Arranging this. Shining that. Exquisite. A daughter of mine would have been that kind of person, Larry decides. The extreme opposite of Thomas with his obscene fabrications. Everything quiet and tidy and clean.
Then she comes in. She carries the flowers that were meant for the drawing room and sets them down on the balustrade table. In shadow now, the regimental names lie bedded in the box lid, just within reach of Hervé’s fingers. He holds one hand a few inches above the box (a constant precaution) and with the other gestures Agnès round to the fireplace where she stands, demure and formal, in front of Larry.
“My niece, Agnès Prière. Agnès, this is my good friend, Larry Kendal, who is English. Larry’s wife is the very fine artist I was telling you about.”
“Oh yes. Good morning.”
She holds out a hand that is still the firm, plump hand of a child.
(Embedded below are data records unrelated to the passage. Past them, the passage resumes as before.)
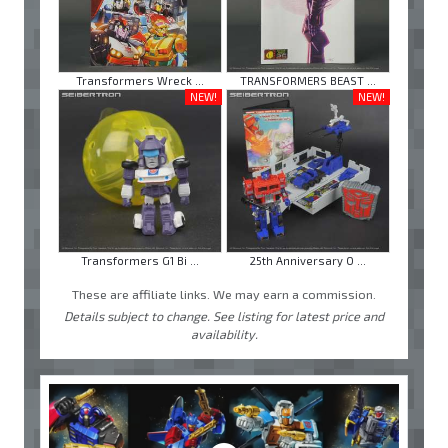
Transformers Wreck ...
TRANSFORMERS BEAST ...
NEW!
NEW!
Transformers G1 Bi ...
25th Anniversary O ...
These are affiliate links. We may earn a commission.
Details subject to change. See listing for latest price and
availability.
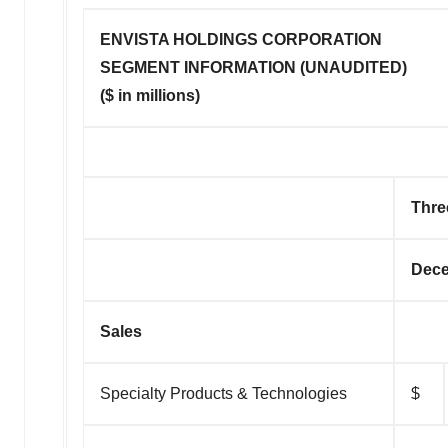
ENVISTA HOLDINGS CORPORATION
SEGMENT INFORMATION (UNAUDITED)
($ in millions)
Thre
Dece
Sales
Specialty Products & Technologies
$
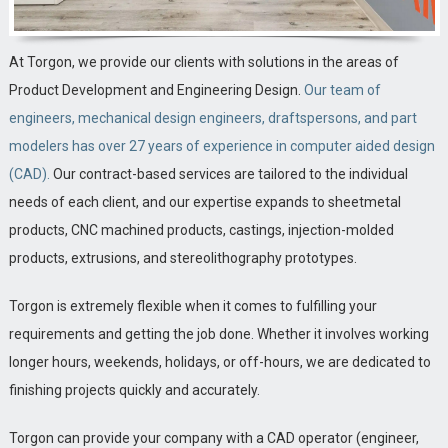
At Torgon, we provide our clients with solutions in the areas of
Product Development and Engineering Design.
Our team of
engineers, mechanical design engineers, draftspersons, and part
modelers has over 27 years of experience in computer aided design
(CAD).
Our contract-based services are tailored to the individual
needs of each client, and our expertise expands to sheetmetal
products, CNC machined products, castings, injection-molded
products, extrusions, and stereolithography prototypes.
Torgon is extremely flexible when it comes to fulfilling your
requirements and getting the job done. Whether it involves working
longer hours, weekends, holidays, or off-hours, we are dedicated to
finishing projects quickly and accurately.
Torgon can provide your company with a CAD operator (engineer,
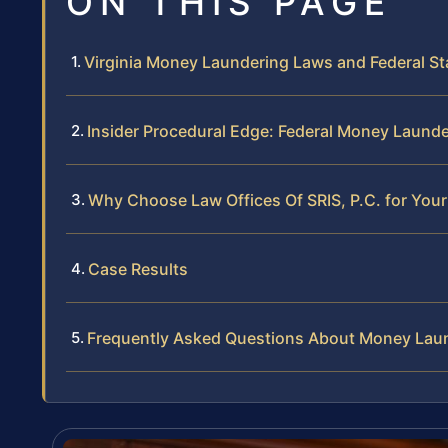
ON THIS PAGE
Virginia Money Laundering Laws and Federal St
Insider Procedural Edge: Federal Money Launder
Why Choose Law Offices Of SRIS, P.C. for Yo
Case Results
Frequently Asked Questions About Money Laund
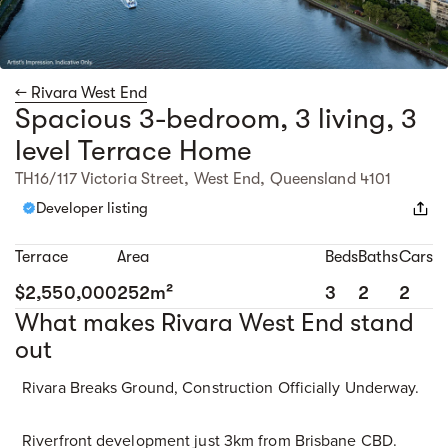
← Rivara West End
Spacious 3-bedroom, 3 living, 3
level Terrace Home
TH16/117 Victoria Street, West End, Queensland 4101
Developer listing
Terrace
Area
Beds
Baths
Cars
$2,550,000
252m²
3
2
2
What makes Rivara West End stand
out
Rivara Breaks Ground, Construction Officially Underway.
Riverfront development just 3km from Brisbane CBD.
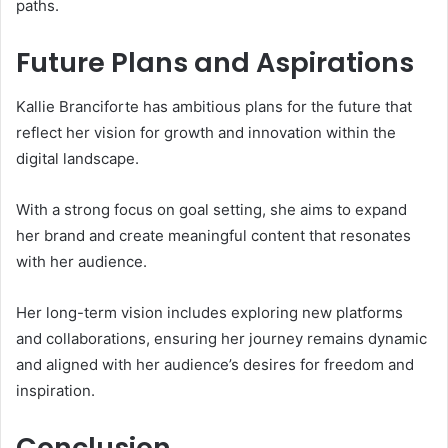
paths.
Future Plans and Aspirations
Kallie Branciforte has ambitious plans for the future that
reflect her vision for growth and innovation within the
digital landscape.
With a strong focus on goal setting, she aims to expand
her brand and create meaningful content that resonates
with her audience.
Her long-term vision includes exploring new platforms
and collaborations, ensuring her journey remains dynamic
and aligned with her audience’s desires for freedom and
inspiration.
Conclusion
Larry takes it and presses it to his lips in the most un-English gesture he has ever made. It smells of the Michaelmas daisies, an almost bitter smell.
“Enchanté, Mademoiselle.”
Ridiculous. He sees the little tableau and himself in it as profoundly ridiculous, so he straightens up immediately from the kiss and lets go of the hand.
“Do you come on holiday to France, Mr. Kendal?”